HIV is tricky because it evolves rapidly and it is constantly editing and republishing it's own book so that no T cells can read it quickly enough and understand how to stop it. Helen is also aligning thousands of sequenced HIV viruses to see which parts of their book are never edited. T cells in most cases are so specific to any one part of a virus that the chances of them running into a perfect match are tiny. So in order to develop an effective vaccine candidate we should target those areas of the virus, perhaps what might code for the attachment proteins, or the directions to fuse with our immune cells, or whatever paragraph or sentence or word, out of their whole book that might remain un-edited, to develop a potentially effective vaccine for HIV in Seattle that might also work for HIV in Mali, as an example of the grand vision of a "global vaccine."

In comes my future work with GAIA VF, the Global Alliance to Immunize Against AIDS Vaccine Foundation, hence forth known as GAIA. GAIA is a Rhode Island based non-profit organization working in Sikoro district of the capital city, Bamako, in Mali, in West Africa. For those not keen on African geography:

What I like about these people is that they are committed to developing and distributing a global HIV vaccine for free. GAIA, and eventually me, work closely with and employ African physicians and scientists, often educated in Europe or the States, to provide clinical activities that foster important foundational knowledge about TB and HIV in the area. They recently opened a brand new clinic in Sikoro. They have programs called Mother-To-Child, that focuses on transmission of HIV from mothers to children via childbirth and the like, and important peer-education campaigns called Here Bolo, which in Bambara, the predominant language of much of Mali and more or less understood in greater west Africa, translates to le main d'espoire, hand of hope. Each finger represents a different facet of HIV education and treatment.

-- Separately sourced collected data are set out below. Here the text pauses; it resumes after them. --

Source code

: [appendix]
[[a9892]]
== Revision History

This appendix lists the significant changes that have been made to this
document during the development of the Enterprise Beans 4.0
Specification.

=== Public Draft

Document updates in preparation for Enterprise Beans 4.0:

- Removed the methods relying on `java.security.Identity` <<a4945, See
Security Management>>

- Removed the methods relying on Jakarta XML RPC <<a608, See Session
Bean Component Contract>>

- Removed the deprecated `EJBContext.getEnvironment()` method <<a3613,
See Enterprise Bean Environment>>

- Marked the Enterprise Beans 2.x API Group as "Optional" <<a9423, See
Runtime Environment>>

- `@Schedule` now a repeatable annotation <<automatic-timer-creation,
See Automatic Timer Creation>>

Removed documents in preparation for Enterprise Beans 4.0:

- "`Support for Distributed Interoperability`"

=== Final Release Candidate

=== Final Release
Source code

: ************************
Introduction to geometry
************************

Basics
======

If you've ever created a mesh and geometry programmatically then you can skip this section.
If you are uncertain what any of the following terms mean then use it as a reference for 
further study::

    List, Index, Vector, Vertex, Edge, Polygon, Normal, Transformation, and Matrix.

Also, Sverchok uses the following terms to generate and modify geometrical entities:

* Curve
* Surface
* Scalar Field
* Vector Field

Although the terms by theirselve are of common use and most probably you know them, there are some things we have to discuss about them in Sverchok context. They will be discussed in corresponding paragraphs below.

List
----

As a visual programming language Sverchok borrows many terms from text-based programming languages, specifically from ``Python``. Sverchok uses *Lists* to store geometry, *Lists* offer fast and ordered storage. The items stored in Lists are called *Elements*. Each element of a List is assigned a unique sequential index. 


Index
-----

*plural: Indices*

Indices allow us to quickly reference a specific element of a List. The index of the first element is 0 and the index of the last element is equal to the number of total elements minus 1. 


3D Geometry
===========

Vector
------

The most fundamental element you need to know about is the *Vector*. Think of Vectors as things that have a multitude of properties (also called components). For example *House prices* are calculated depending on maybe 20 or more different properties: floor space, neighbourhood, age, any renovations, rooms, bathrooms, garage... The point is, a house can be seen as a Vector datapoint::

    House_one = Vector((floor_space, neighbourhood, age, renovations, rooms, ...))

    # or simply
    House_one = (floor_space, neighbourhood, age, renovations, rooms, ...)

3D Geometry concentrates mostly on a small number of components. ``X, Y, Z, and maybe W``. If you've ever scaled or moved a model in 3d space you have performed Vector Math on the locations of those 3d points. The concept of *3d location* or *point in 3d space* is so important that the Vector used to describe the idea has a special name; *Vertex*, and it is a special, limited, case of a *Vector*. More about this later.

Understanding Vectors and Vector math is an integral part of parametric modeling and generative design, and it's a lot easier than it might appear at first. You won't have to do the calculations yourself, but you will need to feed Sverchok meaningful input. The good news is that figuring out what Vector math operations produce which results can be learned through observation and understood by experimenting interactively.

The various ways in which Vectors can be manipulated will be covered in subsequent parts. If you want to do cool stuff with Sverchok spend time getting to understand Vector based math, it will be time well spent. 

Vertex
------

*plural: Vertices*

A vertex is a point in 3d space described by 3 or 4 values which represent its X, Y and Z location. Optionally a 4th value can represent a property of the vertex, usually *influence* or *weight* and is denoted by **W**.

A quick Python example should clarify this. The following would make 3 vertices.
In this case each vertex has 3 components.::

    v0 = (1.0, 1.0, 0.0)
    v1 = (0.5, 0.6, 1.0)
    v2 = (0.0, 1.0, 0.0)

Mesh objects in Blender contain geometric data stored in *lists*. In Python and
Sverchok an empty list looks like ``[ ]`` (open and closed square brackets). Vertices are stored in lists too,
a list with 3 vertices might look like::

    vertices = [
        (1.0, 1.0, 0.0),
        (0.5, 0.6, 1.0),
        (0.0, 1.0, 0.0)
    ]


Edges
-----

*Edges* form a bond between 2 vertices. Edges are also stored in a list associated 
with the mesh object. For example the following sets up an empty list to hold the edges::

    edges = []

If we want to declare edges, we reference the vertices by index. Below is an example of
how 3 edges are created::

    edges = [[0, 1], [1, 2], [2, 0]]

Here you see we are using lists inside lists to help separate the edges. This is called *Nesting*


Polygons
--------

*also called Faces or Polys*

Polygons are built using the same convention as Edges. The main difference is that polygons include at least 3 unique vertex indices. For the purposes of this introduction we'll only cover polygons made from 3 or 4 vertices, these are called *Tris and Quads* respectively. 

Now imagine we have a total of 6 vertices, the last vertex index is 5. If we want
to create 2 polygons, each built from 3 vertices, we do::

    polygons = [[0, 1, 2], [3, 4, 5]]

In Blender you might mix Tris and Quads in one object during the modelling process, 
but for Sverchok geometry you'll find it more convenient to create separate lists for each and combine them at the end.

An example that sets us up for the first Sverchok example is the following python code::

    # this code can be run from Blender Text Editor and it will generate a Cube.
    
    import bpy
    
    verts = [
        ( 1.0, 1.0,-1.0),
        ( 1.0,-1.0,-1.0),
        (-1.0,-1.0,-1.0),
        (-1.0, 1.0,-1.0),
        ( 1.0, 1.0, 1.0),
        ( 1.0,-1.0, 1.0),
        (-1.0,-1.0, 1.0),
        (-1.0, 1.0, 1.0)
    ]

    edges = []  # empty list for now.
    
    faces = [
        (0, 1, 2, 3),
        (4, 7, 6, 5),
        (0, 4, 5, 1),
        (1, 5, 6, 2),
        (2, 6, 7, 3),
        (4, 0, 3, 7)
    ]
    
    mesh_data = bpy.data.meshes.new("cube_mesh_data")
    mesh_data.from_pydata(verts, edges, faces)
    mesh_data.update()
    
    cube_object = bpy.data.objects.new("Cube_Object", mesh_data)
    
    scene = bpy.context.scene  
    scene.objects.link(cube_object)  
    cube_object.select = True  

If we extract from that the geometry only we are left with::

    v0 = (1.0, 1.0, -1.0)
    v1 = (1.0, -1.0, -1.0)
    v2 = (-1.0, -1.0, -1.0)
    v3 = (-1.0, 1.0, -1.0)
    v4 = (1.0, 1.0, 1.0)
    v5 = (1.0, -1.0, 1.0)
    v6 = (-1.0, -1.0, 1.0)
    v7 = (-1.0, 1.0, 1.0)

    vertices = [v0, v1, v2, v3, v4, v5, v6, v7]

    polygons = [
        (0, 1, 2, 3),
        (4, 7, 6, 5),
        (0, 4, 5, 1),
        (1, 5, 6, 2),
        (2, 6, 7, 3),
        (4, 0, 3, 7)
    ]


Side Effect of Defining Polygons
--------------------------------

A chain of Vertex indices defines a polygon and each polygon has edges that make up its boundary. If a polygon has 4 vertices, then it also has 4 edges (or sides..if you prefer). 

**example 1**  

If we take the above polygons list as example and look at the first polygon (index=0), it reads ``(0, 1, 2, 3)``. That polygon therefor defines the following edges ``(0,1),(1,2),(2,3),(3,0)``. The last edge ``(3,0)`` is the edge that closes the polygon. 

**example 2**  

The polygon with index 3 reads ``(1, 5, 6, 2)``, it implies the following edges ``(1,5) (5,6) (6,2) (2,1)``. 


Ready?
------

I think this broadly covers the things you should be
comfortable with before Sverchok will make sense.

The stats that you can find on their website are pretty impressive, especially regarding condom distribution, records of patient consultation and treatment, as well as follow-up treatment. For more interesting reading search through the GAIA Blog for the med students' or the GAIA director's writings. The work is interesting, I promise.

Brief stats I learned today: Of the 35 or so million HIV cases today, about 25-28 million are in Sub-Saharan Africa. The first HIV cases in the US were published in 1981. HIV is thought to first have been transmitted to humans from monkeys as recently at 1940, probably through the slaughter of monkeys and eating their meat. Common mechanisms of acquiring HIV are through mucous membranes (eyes) so upon slaughter some blood could have splashed in their eyes, transmitting simian immunodeficiency virus (SIV) to humans, and hence human immunodeficiency virus (HIV) in humans.